Published 8:34 am Saturday, May 19, 2018

Community newspapers have been embattled enough in recent years.

Now comes the federal government to fix things. Oh-oh.

The Commerce Department has imposed an initial penalty — likely to grow, at least short term — against Canadian manufacturers who supply about 75 percent of the newsprint upon which your local newspapers are published.

The Commerce Department is acting at the behest of one newsprint mill, NORPAC, owned by a hedge fund, in Washington State.

NORPAC contends it faces an unfavorably tilted playing field because, the company says, Canada subsidizes its newsprint manufacturers by allowing them to harvest trees on federal land and provides other supports.

U.S. publishers aren’t buying newsprint from Canada because they don’t like U.S. manufacturers. U.S. manufacturers have largely abandoned the newsprint market in this country because so many publishers have gone out of business during the digital revolution of the past two decades.

Publishers of community newspapers like The Orange Leader have combined editions, gone wholly digital or published less frequently to trim costs. U.S. paper manufacturers have sought to produce other, more profitable products, largely leaving the newsprint market to the Canadians.

That would change if NORPAC gets its way. It wants tariffs of up to 50 percent imposed on its Canadian competitors.

Commerce is investigating and has imposed interim assessments on some Canadian manufacturers. Penalties collected are held in escrow, but the damage to U.S. publishers is underway.

The Commerce Department wants to protect U.S. manufacturers and U.S. jobs. The greater likelihood is they will cause layoffs in the publishing industry as well as to companies that do business with publishers as publications cut back to pay anticipated higher newsprint costs.

Nor will American manufacturers resume their newsprint production.

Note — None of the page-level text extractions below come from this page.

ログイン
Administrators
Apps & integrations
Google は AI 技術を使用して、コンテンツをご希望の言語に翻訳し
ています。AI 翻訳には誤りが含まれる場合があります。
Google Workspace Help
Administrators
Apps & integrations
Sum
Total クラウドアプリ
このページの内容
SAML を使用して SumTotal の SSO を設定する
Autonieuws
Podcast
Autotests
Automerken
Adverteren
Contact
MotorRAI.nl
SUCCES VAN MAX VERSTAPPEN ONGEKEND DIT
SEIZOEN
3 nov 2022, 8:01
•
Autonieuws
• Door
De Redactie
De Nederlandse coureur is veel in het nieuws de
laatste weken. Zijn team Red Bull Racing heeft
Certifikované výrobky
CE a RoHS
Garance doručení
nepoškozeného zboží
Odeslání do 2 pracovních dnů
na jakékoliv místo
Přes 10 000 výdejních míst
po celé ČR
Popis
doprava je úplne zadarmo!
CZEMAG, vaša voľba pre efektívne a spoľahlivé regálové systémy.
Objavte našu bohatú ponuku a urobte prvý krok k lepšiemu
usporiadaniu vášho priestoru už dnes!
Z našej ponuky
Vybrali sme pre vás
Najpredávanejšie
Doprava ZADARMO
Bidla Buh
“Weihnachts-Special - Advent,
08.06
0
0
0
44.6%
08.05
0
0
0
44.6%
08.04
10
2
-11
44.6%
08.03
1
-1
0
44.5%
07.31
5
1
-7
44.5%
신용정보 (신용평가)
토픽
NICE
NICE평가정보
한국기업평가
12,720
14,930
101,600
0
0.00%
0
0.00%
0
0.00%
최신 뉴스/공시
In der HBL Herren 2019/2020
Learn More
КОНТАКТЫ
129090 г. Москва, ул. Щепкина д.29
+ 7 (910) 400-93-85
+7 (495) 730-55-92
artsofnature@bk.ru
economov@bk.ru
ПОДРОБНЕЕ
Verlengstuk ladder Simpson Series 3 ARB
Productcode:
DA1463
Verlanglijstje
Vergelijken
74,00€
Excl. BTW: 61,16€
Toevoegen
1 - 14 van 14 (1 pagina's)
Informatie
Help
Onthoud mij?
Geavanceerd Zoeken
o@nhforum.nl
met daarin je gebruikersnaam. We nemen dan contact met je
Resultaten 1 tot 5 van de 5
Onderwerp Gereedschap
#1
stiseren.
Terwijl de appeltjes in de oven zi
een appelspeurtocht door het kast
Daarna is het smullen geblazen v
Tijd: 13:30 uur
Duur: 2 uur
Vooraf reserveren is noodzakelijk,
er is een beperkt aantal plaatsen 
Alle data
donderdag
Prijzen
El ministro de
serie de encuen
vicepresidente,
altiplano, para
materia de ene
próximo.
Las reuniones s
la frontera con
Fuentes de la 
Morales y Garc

That takes many years to build a mill and prospects for profit are poor.

Fortunately, a bipartisan group of U.S. senators — seven Republicans, two Democrats and an independent — are promoting legislation, the “Protecting Rational Incentives in Newsprint Trade” Act of 2018, which would suspend new tariffs on the Canadians. U.S. Sen. Susan Collins, R-Maine, called the tariffs “crippling” to U.S. publishers already operating on “razor-thin” margins.

The jobs are important, Collins and her cohorts said. But so is the dissemination of news and opinion from community newspapers in Texas and around the country.

At this country’s outset, the Founding Fathers recognized the need for disseminating news, political news in specific, so that westward-moving settlers could be knowledgeable about their government. That’s why early American newspapers were distributed cheaply through the mail.

Collins and colleagues are championing a cause — disseminating the news — as old as the country itself. We urge their Senate and U.S. House colleagues from Texas — Sens. Ted Cruz and John Cornyn and U.S. Rep. Brian Babin— to join this movement.